NBA Officiating and Technology
From Hoopedia
The National Basketball Association uses multiple technical solutions to ensure the highest quality officiating at all NBA games. Every year, these systems are enhanced and extended.
- Each NBA game is recorded onto a computer hard drive located in the referee's locker room. After the game, the officials plug in a flip disk and take the game with them to review on the plane. The referees grade themselves as they watch the replay, then submit their self-review to the league that same day.
- NBA officials also have the capability of hitting the locker room at halftime and instantly reviewing atypical calls or difficult situations from the first two quarters.
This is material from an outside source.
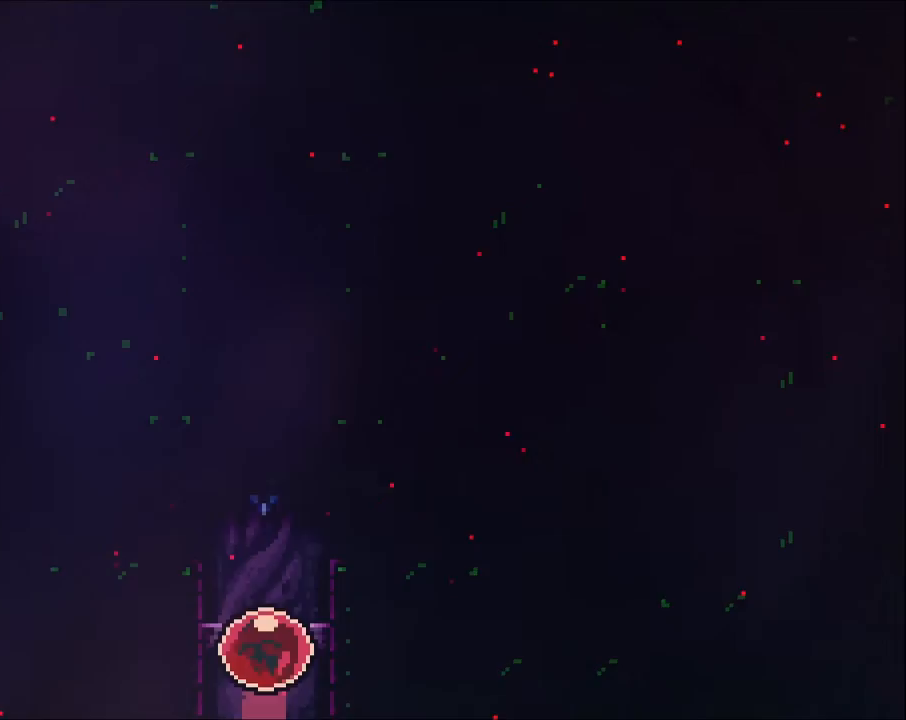
Gameplay with a controller (Xbox layout); each line is a JSON object with the inputs held at the frame after it (dt_ms = milliseconds from this image to that frame). "events" lists button and stick changes between this image and that frame as [ms after this image, input, new state], when the widget could be followed in between. Not read: R3.
{"dt_ms": 500, "buttons": [], "left_stick": "up", "right_stick": "center", "events": []}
- NBA officials use television replays to view multiple angles of plays that happen at the end of each quarter. Any basket or foul that occurs at the quarter-ending buzzer is automatically reviewed to determine if the action in question happened before the quarter ended.
- Backboards at all arenas are outlined with a red LED light that illuminates when the game clock strikes zero.
- Lighting is installed along each sideline near midcourt to help referees determine where the ball was when the horn sounded.
- The NBA uses a sensing device attached to the referee's whistle to stop the clock automatically when the whistle is blown - this avoids the time lag that occurs when a sideline timekeeper listens for the whistle and then shuts off the clock. The clock then restarts when the refs press a tiny button at their waist as play resumes.